EXERCICES À RÉSOUDRE:
1. D'après l'extrait, pourquoi la narratrice pensait-elle que la shoah ne pourrait pas revenir ? Répondez en une à trois phrases.
2. Citez le passage de l'extrait qui va de « J’avais vingt-cinq ans » jusqu'à « parce que cela allait recommencer ! » inclus.

EXTRAIT DU DOCUMENT:
==================================================

J’avais vingt-cinq ans ou un peu plus. Je venais apprendre, par hasard, que ses morts étaient partis en fumée, là-bas, dans un camp de concentration, et cela, parce qu’ils étaient juifs. Enfant, on m’avait expliqué que, non, le patronyme de mon père n’était pas juif. Elle avait précisé que je ne devais pas en parler, parce que cela allait recommencer !

Comme si ce silence n’allait pas peser sur moi, s’ajouter au non-dit.

Des années plus tard, j’aurais enfin compris que je devais à ce silence, à ce non-dit, d’avoir vécu pendant des décennies avec l’obsession quotidienne du suicide, avec le refus d’avoir une descendance. Cette chose-là avait amputé ma vie, l’avait d’avance condamnée. J’étais, comme je l’ai déjà écrit : morte avant d’être née, et tenue au secret.

Pourtant, je ne la croyais pas. Je savais que les massacres n’avaient jamais cessé dans le monde, que le mal prenait des formes les plus diverses, mais je pensais que la shoah ne pourrait pas revenir, que la mémoire collective retiendrait pour des siècles les pogroms, les ghettos, les chambres à gaz, l’extermination systématique. Je pensais que cette mémoire-là nous protégeait. Plus personne ne pourrait agir, ou même voter, en connaissance de cause. »

==================================================

DONNÉES EXTRAITES:
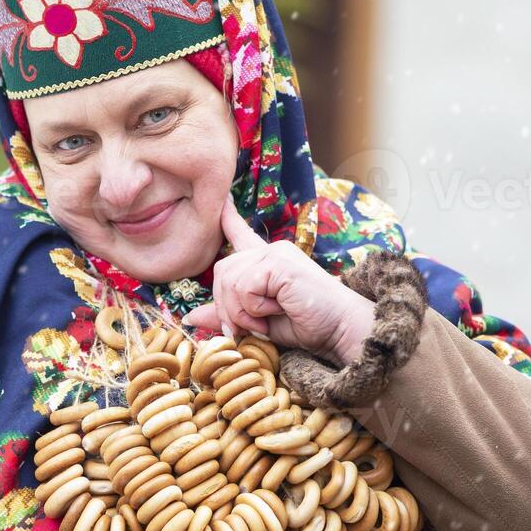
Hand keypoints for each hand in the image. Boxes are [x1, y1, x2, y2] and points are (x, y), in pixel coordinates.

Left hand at [183, 196, 374, 366]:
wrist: (341, 330)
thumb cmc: (308, 326)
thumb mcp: (259, 322)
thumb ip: (228, 315)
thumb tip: (190, 318)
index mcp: (269, 261)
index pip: (241, 234)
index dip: (227, 218)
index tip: (221, 201)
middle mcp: (271, 251)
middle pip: (221, 271)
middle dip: (227, 306)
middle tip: (248, 327)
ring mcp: (275, 254)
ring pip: (230, 280)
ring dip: (241, 311)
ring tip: (265, 320)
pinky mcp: (279, 263)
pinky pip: (244, 286)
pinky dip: (252, 308)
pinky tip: (275, 310)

==================================================

LISTE DES SOLUTIONS:
1. Elle pensait que la mémoire collective retiendrait pour des siècles les pogroms, les ghettos, les chambres à gaz et l'extermination systématique. Selon elle, cette mémoire nous protégeait.

2.
J’avais vingt-cinq ans ou un peu plus. Je venais apprendre, par hasard, que ses morts étaient partis en fumée, là-bas, dans un camp de concentration, et cela, parce qu’ils étaient juifs. Enfant, on m’avait expliqué que, non, le patronyme de mon père n’était pas juif. Elle avait précisé que je ne devais pas en parler, parce que cela allait recommencer !